O planeta encontra-se numa insustentável era de ebulição, atualmente a ação do progresso tem de ser mais leve e a responsabilidade muito mais sustentável.
No mês em que celebramos o Dia Nacional da Sustentabilidade, o planeta entrou numa insustentável era da Ebulição - “The era of global warming has ended. The era of global boiling has arrived” – conforme declarou António Guterres, aquando da confirmação que Julho de 2023 foi o mês mais quente alguma vez registado. Perante o desastre climático, que deixou de ser problema das gerações futuras e é já um risco iminente para as presentes, tiremos lições da magistral obra de Milan Kundera: como é que escolhemos relacionar-nos com a Terra?
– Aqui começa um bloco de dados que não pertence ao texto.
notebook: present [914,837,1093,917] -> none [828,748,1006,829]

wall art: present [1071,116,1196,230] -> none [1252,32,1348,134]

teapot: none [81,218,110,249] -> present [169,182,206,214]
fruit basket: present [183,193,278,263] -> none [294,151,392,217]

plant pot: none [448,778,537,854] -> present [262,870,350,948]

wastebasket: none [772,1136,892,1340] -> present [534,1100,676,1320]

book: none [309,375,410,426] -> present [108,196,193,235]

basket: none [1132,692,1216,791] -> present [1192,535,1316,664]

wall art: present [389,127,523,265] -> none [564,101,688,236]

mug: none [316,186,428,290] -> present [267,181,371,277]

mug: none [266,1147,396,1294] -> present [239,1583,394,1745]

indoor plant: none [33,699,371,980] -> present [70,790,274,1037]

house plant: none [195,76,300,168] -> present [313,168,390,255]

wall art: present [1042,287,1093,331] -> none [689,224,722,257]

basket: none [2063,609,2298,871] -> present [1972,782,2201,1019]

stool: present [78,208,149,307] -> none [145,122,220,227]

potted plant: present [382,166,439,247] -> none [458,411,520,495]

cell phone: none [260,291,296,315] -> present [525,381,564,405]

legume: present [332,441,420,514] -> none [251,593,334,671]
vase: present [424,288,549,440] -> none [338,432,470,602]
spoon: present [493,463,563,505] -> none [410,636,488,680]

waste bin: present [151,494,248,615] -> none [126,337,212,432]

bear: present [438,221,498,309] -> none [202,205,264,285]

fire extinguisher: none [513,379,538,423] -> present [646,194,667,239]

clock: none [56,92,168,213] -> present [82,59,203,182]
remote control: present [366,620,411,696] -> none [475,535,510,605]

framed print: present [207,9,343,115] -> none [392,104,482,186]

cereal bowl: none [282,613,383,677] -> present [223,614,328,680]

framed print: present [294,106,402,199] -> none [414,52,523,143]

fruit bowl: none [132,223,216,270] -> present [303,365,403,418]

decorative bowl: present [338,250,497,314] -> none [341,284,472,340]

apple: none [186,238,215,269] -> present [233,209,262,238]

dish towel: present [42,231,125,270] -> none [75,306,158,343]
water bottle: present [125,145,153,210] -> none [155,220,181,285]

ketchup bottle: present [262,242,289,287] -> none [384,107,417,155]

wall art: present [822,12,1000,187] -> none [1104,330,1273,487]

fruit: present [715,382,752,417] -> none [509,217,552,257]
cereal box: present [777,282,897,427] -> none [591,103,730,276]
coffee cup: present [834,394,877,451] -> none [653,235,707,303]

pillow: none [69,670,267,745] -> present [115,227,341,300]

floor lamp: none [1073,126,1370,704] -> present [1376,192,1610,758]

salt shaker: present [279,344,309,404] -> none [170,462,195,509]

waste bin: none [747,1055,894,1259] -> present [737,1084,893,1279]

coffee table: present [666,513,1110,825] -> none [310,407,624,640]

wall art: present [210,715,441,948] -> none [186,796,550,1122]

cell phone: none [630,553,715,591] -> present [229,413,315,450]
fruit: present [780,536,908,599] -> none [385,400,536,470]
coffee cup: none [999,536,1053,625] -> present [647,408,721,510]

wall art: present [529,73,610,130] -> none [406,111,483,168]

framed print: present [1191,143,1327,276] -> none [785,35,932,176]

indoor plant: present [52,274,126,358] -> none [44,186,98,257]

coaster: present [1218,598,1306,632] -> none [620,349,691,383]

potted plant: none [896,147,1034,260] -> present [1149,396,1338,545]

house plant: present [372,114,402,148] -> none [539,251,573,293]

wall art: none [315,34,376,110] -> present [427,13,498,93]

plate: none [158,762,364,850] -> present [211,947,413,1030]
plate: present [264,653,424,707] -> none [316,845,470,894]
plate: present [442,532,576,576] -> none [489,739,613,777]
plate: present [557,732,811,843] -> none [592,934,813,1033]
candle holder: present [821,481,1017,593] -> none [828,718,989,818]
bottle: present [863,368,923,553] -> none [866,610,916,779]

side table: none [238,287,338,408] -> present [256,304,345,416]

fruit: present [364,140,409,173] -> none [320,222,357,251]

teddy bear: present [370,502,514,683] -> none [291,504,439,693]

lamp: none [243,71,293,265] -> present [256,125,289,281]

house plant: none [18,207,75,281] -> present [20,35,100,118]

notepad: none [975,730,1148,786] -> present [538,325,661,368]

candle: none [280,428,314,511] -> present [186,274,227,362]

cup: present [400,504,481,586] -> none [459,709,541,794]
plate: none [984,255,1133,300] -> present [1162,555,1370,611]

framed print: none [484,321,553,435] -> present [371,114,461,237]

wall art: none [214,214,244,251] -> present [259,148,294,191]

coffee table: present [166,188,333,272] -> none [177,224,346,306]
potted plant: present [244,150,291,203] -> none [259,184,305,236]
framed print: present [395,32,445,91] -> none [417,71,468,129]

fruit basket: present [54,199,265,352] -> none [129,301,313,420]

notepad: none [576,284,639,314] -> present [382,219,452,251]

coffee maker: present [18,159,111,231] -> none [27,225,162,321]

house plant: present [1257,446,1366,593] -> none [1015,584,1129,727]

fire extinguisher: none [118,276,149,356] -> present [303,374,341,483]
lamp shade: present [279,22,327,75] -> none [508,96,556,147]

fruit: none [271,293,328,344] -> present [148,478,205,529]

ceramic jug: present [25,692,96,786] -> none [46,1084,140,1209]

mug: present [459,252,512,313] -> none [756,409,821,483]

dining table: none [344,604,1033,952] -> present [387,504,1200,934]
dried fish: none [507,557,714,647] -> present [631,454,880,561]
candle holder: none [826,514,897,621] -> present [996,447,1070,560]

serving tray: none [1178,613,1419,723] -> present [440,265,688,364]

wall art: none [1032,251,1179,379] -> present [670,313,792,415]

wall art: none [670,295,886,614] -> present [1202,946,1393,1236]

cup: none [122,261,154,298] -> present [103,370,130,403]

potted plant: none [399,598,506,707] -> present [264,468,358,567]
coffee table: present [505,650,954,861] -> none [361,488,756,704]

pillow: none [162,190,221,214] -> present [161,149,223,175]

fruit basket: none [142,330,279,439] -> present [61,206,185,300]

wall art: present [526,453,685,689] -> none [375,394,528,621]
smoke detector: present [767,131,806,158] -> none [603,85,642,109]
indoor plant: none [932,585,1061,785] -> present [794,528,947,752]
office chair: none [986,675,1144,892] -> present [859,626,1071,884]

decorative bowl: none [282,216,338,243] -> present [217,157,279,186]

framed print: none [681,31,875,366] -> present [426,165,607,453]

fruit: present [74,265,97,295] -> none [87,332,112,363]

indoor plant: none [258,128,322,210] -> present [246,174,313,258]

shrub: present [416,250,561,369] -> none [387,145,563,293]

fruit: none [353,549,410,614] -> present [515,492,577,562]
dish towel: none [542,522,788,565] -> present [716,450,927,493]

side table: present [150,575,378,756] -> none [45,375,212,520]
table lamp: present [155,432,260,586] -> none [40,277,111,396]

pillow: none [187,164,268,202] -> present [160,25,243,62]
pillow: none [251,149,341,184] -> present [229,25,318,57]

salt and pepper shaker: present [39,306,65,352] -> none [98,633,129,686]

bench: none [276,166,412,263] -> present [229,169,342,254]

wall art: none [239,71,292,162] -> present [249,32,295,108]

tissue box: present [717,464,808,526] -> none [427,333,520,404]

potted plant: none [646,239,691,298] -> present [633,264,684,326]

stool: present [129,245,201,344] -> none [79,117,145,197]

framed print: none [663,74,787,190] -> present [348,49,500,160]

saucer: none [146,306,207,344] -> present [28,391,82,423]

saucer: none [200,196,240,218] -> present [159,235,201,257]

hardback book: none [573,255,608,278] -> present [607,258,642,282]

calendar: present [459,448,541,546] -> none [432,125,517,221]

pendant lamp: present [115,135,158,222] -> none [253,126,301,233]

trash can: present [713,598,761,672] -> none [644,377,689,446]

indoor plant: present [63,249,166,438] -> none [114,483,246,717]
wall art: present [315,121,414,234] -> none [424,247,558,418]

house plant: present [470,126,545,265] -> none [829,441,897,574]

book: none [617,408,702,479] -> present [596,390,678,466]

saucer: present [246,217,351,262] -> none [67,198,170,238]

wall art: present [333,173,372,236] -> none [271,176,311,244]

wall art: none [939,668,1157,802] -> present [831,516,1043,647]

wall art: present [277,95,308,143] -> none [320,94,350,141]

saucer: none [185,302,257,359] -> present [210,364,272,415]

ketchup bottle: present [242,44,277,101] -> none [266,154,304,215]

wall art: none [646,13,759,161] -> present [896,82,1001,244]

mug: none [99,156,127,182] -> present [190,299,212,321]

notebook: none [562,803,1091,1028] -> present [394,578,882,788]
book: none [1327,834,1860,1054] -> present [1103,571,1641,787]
O tempo da leveza e ausência de compromisso ecológico já se esgotou, ser responsável é o único caminho que resta à humanidade. Já passámos da crise ao desastre climático, das alterações ao clima alterado, das catástrofes naturais às artificialmente coadjuvadas pela ação humana e os nossos líderes e empresários visionários não estão otimistas.
Desde 2017, temos visto o Secretário-Geral da ONU a fazer da ação climática uma das maiores prioridades do seu mandato. Aliás, Guterres tem sido muito vocal sobre a urgência de combater as alterações climáticas, promovendo consistentemente o desenvolvimento sustentável, através de iniciativas de compromisso global como as metas do Acordo de Paris e apelando a uma transição rápida e justa para as Energias Renováveis, em detrimento das energias fósseis.
O visionário Elon Musk vai mais longe e acredita que só tornando a humanidade uma espécie multiplanetária a pode salvar de catástrofes naturais ou nucleares, na Terra. E para isso já traçou o seu ambicioso escape plan para a colonização de Marte, através da sua empresa SpaceX e da reutilização da Starship, para criar e colonizar uma cidade autossustentável em Marte.
Mas para além iniciativas visionárias, institucionais, dos governos e da mobilização da sociedade civil, as empresas também têm um papel crucial naquilo que se passou a designar por ESG - Envirnomental, Social e Governance - integrando a medição da sustentabilidade e do impacto nas decisões de investimento. No entanto, a integração daqueles três pilares na vida corporativa coloca múltiplos desafios, entre os quais: (1) a ausência de uma abordagem padronizada e global para avaliar os critérios ESG pode levar a variações na sua classificação, interpretação e comparação; (2) o equilíbrio entre a integração das metas ESG e as exigências dos acionistas e outros stakeholders não é linear; e (3) a tentação do Greenwashing, podendo algumas empresas “inflacionar” indicadores ou falsear a sua conformidade com os padrões ESG, não fazendo o walk-the-talk.
Esta minha crónica é apenas uma reflexão sobre a forma como escolhemos viver neste mundo do século XXI e, tal como Kundera desafiou os leitores a refletir sobre a sustentabilidade existencial, desafiar-nos a pensar na (in)sustentabilidade da relação que estabelecemos com a Terra e com a finitude dos seus recursos. Ainda vamos a tempo de criar um futuro mais sustentável e harmonioso para nós e para as gerações futuras?
Chegámos com estrondo à era da Ebulição, mas agora a ação do progresso tem de ser mais leve e a responsabilidade muito mais sustentável – e sustentada por todos os players. As empresas são parte integrante deste “ecossistema de responsabilidade”, sendo que o foco crescente no ESG representa uma mudança positiva e de esperança, em direção à sustentabilidade. Mas será apenas uma “Primavera de Praga” - momento histórico da vida e do enredo do romance de Kundera - se as empresas não forem mais efetivas, criativas e colaborativas com as gerações ecoconscientes Z e Y.
Não podemos continuar a ser o catalisador corporativo deste global boiling, porque “não há planeta B”.